Healthy eating tips
Start every day with breakfast
This will increase your metabolism, energy levels and help to avoid snacking between meals.
Eat regular meals – at least three each day
To help manage your hunger and extra snacking:
- include some starchy carbohydrates (bread/rice/potato), protein (meat/fish/egg/beans/dairy) along with veges and fruit.
- Plan your lunch. It’s cheaper to take your own homemade lunch and avoids making rushed decisions and being tempted by less healthy options.
Smarter snacks – only if you need them
If you’re not hungry between meals, you don’t need snacks. If you do feel peckish, make a healthy choice and reach for:
- a piece of fruit or small handful of nuts (30g)
- a cup of soup or, low fat milk/yoghurt
- vegetable sticks or grainy crackers with hummus/cottage cheese.
Eat a variety of foods
You need more than 40 different nutrients for good health and no single food can supply them all. It’s easy to eat a wide variety of foods take advantage of ready-prepared meals or buying takeaways but its best to balance your eating choices out. For example, if you have a high-fat lunch, have a low-fat dinner. If you eat a large serving of meat at dinner one day, perhaps choose fish the next day.
Base your diet on plenty of foods rich in carbohydrates
Most people do not eat enough of foods such as bread, pasta, rice, other cereals and potatoes. More than half the calories in your diet should come from these foods. Try wholegrain bread, pasta and other wholegrain cereals, too, to increase your fibre intake.
Enjoy plenty of fruits and vegetables
Most of us do not eat enough of these foods either although they provide important nutrients. Try to eat at least five servings a day.
Maintain a healthy body weight and feel good
The weight that is right for you depends on many factors including your gender, height and age. Being overweight increases your risk of a wide range of diseases including heart disease and cancer. Excess body fat arises when you eat more calories than you need. Physical activity is a good way of increasing the energy (calories) you burn each day and it can make you feel good.

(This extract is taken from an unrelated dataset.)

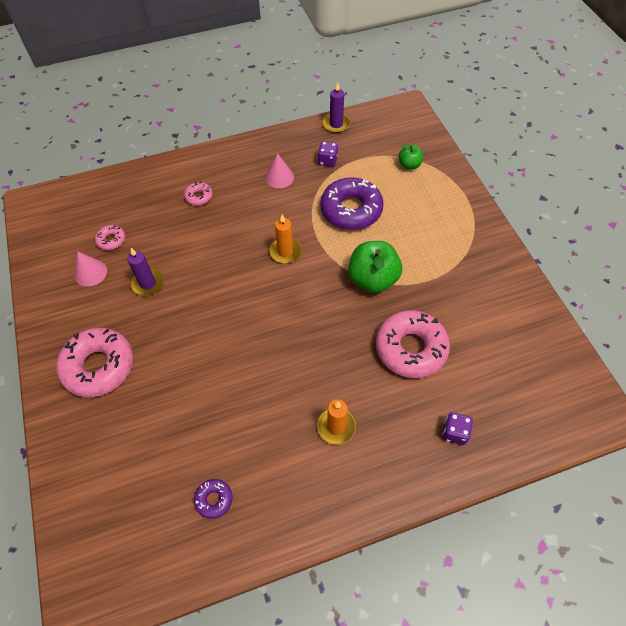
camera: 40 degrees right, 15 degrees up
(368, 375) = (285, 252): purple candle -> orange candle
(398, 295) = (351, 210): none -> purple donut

Eat moderate portions - reduce, don't eliminate foods
If you keep portion sizes reasonable, it's easier to eat all the foods you enjoy without having to eliminate any. Ready-prepared meals can offer a handy means of portion control and they often have the calorie values on the pack to help those who are counting. If you are eating out, you could share a portion with a friend.
Skipping meals, especially breakfast, can lead to out-of-control hunger, which often leads to overeating. Snacking between meals can help curb hunger, but don't eat so much as to substitute for proper meals.
Drink plenty of fluids
Adults should drink at least 1.5 litres of fluid a day, or more if it's very hot or they are physically active. Plain tap water is obviously a good source of fluid but variety can be both pleasant and healthy. Avoid sugar-sweetened drinks as often as possible.
Too many calories and not enough activity can result in weight gain. Exercise helps burn off those extra calories. It is also good for the heart and circulatory system and for general health and well-being. So, make healthy choices, such as going for a walk in your lunch break or taking the stairs instead of the elevator, and make physical activity part of your daily routine.
Start now - and make changes gradually
Gradual changes in your lifestyle are much easier to make than major changes all at once. For three days, write down the foods and drinks you consume at meals and as snacks. To start with, try to eat just one extra piece of fruit and vegetables a day. If your favourite foods are high in fat, you don't have to eliminate them entirely and feel miserable, but you should try to choose low fat options or eat smaller portions.
It’s all about balance
Don't feel guilty about the foods you love, rather eat them in moderation and choose other foods to provide the balance and variety that are vital to good health.